Una casa maldita y uruguaya
La casa muda
Uruguay, 2010. Dirección: Gustavo Hernández. Guión: Oscar Estévez, Gustavo Hernández, Gustavo Rojo. Fotografía: Pedro Luque. Música: Hernán González. Montaje: Gustavo Hernández. Intérpretes: Florencia Colucci, Abel Tripaldi, Gustavo Alonso, María Paz Salazar, Patricia Silveira, Emiliana Nuñez. Duración: 79 minutos.
Por Leandro Arteaga
Hay elementos, curiosidades, que revisten a La casa muda de cierto interés. Es decir, se trata de una producción uruguaya, inscripta en el género terror, y resuelta desde la utilización del plano secuencia, esto es: la cámara filma ininterrumpidamente, sin la utilización del corte de montaje.
De todas formas, en La casa muda el plano secuencia es cierto a medias, ya que existen algunos cortes disimulados, otros evidentes, con el fin de hacer creíble la continuidad del tiempo real. Pero ello no es algo que, precisamente, moleste la visión del film. En todo caso, la pregunta mejor es: ¿por qué la utilización de este recurso narrativo?
Antes de aproximar alguna respuesta, señalar que La casa muda –que juega su historia desde una supuesta fuente verídica– narra la estancia de un padre y su hija adolescente durante una noche (o atardecer tardío, si se permite tal expresión, aún cuando esto no está muy claro, ya que el exterior es más o menos diurno y en los interiores el sonido devuelve ecos de grillos) en una casona en medio del campo. Allí realizarán un trabajo de restauración del lugar para su venta, a manos de un propietario que también tendrá un rol significativo dentro del film.
El plano secuencia nos introduce argumentalmente desde el protagónico de Laura (Florencia Colucci), ingresamos junto con ella en la casa y su oscuridad, de manera tal que el crescendo del suspense y sus golpes de efecto (ruidos, golpes, la desaparición del padre) deberán sostenerse desde Laura y sus gimoteos. Los cuales, lamentablemente, restan credibilidad para un verosímil que se interrumpe en varias ocasiones, sea tanto desde la acción precipitada como en la situación de muerte que la protagonista rápidamente debe asumir.

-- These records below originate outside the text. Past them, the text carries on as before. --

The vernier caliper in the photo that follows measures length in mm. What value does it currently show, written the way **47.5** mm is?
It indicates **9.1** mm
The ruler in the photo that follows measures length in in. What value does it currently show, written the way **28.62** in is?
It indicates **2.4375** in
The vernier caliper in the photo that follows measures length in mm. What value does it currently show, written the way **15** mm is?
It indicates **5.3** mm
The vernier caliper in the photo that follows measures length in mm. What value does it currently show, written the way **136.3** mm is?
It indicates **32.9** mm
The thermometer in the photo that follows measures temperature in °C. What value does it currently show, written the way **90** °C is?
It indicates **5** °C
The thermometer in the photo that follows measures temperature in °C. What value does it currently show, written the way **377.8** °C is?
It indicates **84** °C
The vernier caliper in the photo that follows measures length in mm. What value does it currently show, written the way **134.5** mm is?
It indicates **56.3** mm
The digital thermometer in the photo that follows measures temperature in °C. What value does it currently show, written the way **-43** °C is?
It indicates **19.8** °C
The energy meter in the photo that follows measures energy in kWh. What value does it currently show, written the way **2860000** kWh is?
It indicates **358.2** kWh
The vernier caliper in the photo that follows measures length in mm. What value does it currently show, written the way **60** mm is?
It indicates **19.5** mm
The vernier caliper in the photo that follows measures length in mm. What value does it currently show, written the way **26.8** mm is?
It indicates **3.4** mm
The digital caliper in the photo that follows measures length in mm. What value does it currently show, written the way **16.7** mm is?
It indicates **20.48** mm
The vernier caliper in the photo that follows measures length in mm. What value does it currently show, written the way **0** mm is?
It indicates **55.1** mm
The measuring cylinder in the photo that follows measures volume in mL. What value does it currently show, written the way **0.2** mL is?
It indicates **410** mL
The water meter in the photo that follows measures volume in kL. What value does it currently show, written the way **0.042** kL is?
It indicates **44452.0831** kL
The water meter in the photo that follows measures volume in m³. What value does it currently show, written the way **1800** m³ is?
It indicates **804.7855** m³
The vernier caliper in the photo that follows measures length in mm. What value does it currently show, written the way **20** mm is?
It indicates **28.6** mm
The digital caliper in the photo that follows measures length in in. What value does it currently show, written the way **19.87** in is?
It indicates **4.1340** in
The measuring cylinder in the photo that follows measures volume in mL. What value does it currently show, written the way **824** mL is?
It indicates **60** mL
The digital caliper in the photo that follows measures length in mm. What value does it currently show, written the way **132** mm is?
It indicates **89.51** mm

Es por ello que la utilización del plano secuencia no beneficia necesariamente al film sino, antes bien, prácticamente obra en contra de su propósito. Al no permitir la elipsis, la sucesión temporal real obliga, en este caso, a un suspense elaborado de manera repentina, sin la gracia con la cual –vamos al ejemplo extremo y mejor– el propio Hitchcock lo tejiera a partir de Festín diabólico (1948). Es que, justamente, lo que en Hitchcock –y de acuerdo con Deleuze– es un telar que cobra su forma plano tras plano, en el caso de La casa muda la utilización del plano secuencia no tiene más justificativo que el de servir a un oportunismo estético o a la gracia publicitaria.
Aún cuando el realizador mismo, Gustavo Hernández, haya insistido en el logro de un “miedo real en tiempo real”, éste no deja de funcionar más que como slogan. Lo que se suma a un argumento que, si bien pretendidamente, reúne presencias físicas y metafísicas de manera poco clara, a la manera de piezas de un rompecabezas forzado -las fotografías Polaroid, las pinturas sin rostro–, dispuestas de forma evidente, con el fin de proponer índices de una resolución que sorprenda. La confusión consecuente buscará ser resuelta, de hecho, desde el subrayado que supone la última toma de la película.